Beyond our connection to the FEC, we look to indigenous cultures. Indigenous people were living communally and in healthy relationship with this land for thousands of years. Besides policies of military conquest and removal, our government specifically demanded (for instance through the Dawes Act) that indigenous people not live communally – not sharing land, labor and resources in common.

Ultimately we think the indigenous values of living in harmony with the land and with each other will prove to be stronger and longer-lasting than the values of capitalism, unexamined technology and militarism. With this in mind we look to indigenous nations past and present for guidance in our goals of living well with each other and with the land.

Landless Movement (Movimiento Sem Terra): Movimiento Sem Terra is a major nationwide movement in Brazil. Over a million people are living in landless movement communities. Brazil’s constitution, in recognition of gross inequality in land ownership and land access, mandates land reform and gives some legal rights to squatters who settle on unused land. The Brazilian government however has been very slow to actually enact any land reform policies; people in the landless movement have made it happen by occupying and forming communities on unused lands owned by rich landowners. They have been able to gain legal title to the land in many locations. The communities are united in statewide councils and a national council.
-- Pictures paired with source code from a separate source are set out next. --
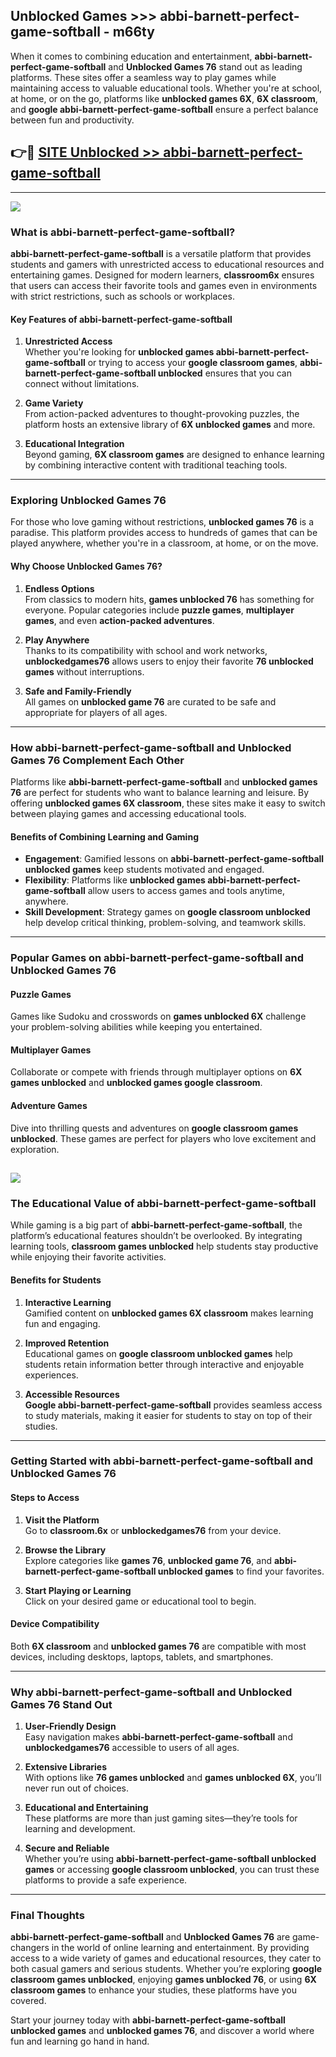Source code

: ## Unblocked Games >>> abbi-barnett-perfect-game-softball - m66ty 

When it comes to combining education and entertainment, **abbi-barnett-perfect-game-softball** and **Unblocked Games 76** stand out as leading platforms. These sites offer a seamless way to play games while maintaining access to valuable educational tools. Whether you're at school, at home, or on the go, platforms like **unblocked games 6X**, **6X classroom**, and **google abbi-barnett-perfect-game-softball** ensure a perfect balance between fun and productivity.
## 👉🔴 [SITE Unblocked >> abbi-barnett-perfect-game-softball](http://premium.freeplayer.one?title=abbi-barnett-perfect-game-softball&ref=22JU)
---
<a href="http://premium.freeplayer.one?title=abbi-barnett-perfect-game-softball&ref=22JU/"><img src="https://github.com/user-attachments/assets/438f12ca-57a4-47a3-8ead-c64da593a1e5"/></a>
### What is abbi-barnett-perfect-game-softball?  

**abbi-barnett-perfect-game-softball** is a versatile platform that provides students and gamers with unrestricted access to educational resources and entertaining games. Designed for modern learners, **classroom6x** ensures that users can access their favorite tools and games even in environments with strict restrictions, such as schools or workplaces.  

#### Key Features of abbi-barnett-perfect-game-softball  

1. **Unrestricted Access**  
   Whether you're looking for **unblocked games abbi-barnett-perfect-game-softball** or trying to access your **google classroom games**, **abbi-barnett-perfect-game-softball unblocked** ensures that you can connect without limitations.  

2. **Game Variety**  
   From action-packed adventures to thought-provoking puzzles, the platform hosts an extensive library of **6X unblocked games** and more.  

3. **Educational Integration**  
   Beyond gaming, **6X classroom games** are designed to enhance learning by combining interactive content with traditional teaching tools.  



---

### Exploring Unblocked Games 76  

For those who love gaming without restrictions, **unblocked games 76** is a paradise. This platform provides access to hundreds of games that can be played anywhere, whether you're in a classroom, at home, or on the move.  

#### Why Choose Unblocked Games 76?  

1. **Endless Options**  
   From classics to modern hits, **games unblocked 76** has something for everyone. Popular categories include **puzzle games**, **multiplayer games**, and even **action-packed adventures**.  

2. **Play Anywhere**  
   Thanks to its compatibility with school and work networks, **unblockedgames76** allows users to enjoy their favorite **76 unblocked games** without interruptions.  

3. **Safe and Family-Friendly**  
   All games on **unblocked game 76** are curated to be safe and appropriate for players of all ages.  

---

### How abbi-barnett-perfect-game-softball and Unblocked Games 76 Complement Each Other  

Platforms like **abbi-barnett-perfect-game-softball** and **unblocked games 76** are perfect for students who want to balance learning and leisure. By offering **unblocked games 6X classroom**, these sites make it easy to switch between playing games and accessing educational tools.  

#### Benefits of Combining Learning and Gaming  

- **Engagement**: Gamified lessons on **abbi-barnett-perfect-game-softball unblocked games** keep students motivated and engaged.  
- **Flexibility**: Platforms like **unblocked games abbi-barnett-perfect-game-softball** allow users to access games and tools anytime, anywhere.  
- **Skill Development**: Strategy games on **google classroom unblocked** help develop critical thinking, problem-solving, and teamwork skills.  

---

### Popular Games on abbi-barnett-perfect-game-softball and Unblocked Games 76  

#### Puzzle Games  

Games like Sudoku and crosswords on **games unblocked 6X** challenge your problem-solving abilities while keeping you entertained.  

#### Multiplayer Games  

Collaborate or compete with friends through multiplayer options on **6X games unblocked** and **unblocked games google classroom**.  

#### Adventure Games  

Dive into thrilling quests and adventures on **google classroom games unblocked**. These games are perfect for players who love excitement and exploration.  

<a href="http://download.freeplayer.one?title=abbi-barnett-perfect-game-softball&ref=23D/"><img src="https://github.com/user-attachments/assets/fe0c3e91-c8e1-489c-acf0-e2f614c12fb8"/></a>
---

### The Educational Value of abbi-barnett-perfect-game-softball  

While gaming is a big part of **abbi-barnett-perfect-game-softball**, the platform’s educational features shouldn’t be overlooked. By integrating learning tools, **classroom games unblocked** help students stay productive while enjoying their favorite activities.  

#### Benefits for Students  

1. **Interactive Learning**  
   Gamified content on **unblocked games 6X classroom** makes learning fun and engaging.  

2. **Improved Retention**  
   Educational games on **google classroom unblocked games** help students retain information better through interactive and enjoyable experiences.  

3. **Accessible Resources**  
   **Google abbi-barnett-perfect-game-softball** provides seamless access to study materials, making it easier for students to stay on top of their studies.  

---

### Getting Started with abbi-barnett-perfect-game-softball and Unblocked Games 76  

#### Steps to Access  

1. **Visit the Platform**  
   Go to **classroom.6x** or **unblockedgames76** from your device.  

2. **Browse the Library**  
   Explore categories like **games 76**, **unblocked game 76**, and **abbi-barnett-perfect-game-softball unblocked games** to find your favorites.  

3. **Start Playing or Learning**  
   Click on your desired game or educational tool to begin.  

#### Device Compatibility  

Both **6X classroom** and **unblocked games 76** are compatible with most devices, including desktops, laptops, tablets, and smartphones.  

---

### Why abbi-barnett-perfect-game-softball and Unblocked Games 76 Stand Out  

1. **User-Friendly Design**  
   Easy navigation makes **abbi-barnett-perfect-game-softball** and **unblockedgames76** accessible to users of all ages.  

2. **Extensive Libraries**  
   With options like **76 games unblocked** and **games unblocked 6X**, you’ll never run out of choices.  

3. **Educational and Entertaining**  
   These platforms are more than just gaming sites—they’re tools for learning and development.  

4. **Secure and Reliable**  
   Whether you’re using **abbi-barnett-perfect-game-softball unblocked games** or accessing **google classroom unblocked**, you can trust these platforms to provide a safe experience.  

---

### Final Thoughts  

**abbi-barnett-perfect-game-softball** and **Unblocked Games 76** are game-changers in the world of online learning and entertainment. By providing access to a wide variety of games and educational resources, they cater to both casual gamers and serious students. Whether you’re exploring **google classroom games unblocked**, enjoying **games unblocked 76**, or using **6X classroom games** to enhance your studies, these platforms have you covered.  

Start your journey today with **abbi-barnett-perfect-game-softball unblocked games** and **unblocked games 76**, and discover a world where fun and learning go hand in hand.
The Ejido System: Land reform was a central issue in the Mexican Revolution of 1917. One of the results of the revolution was the creation of the Ejido system, whereby landless farmers could, using a legal process, expropriate land owned by wealthy landowners to create Ejidos, or communally used agricultural lands. Using land in an Ejido is contingent on continued use. Land use rights can be handed down to one’s children but cannot be sold, developed, or used as collateral. Ejidos are not conducive to speculation. The ability to create new Ejidos was suspended in 1991, in connection with the start of the North American Free Trade Agreement.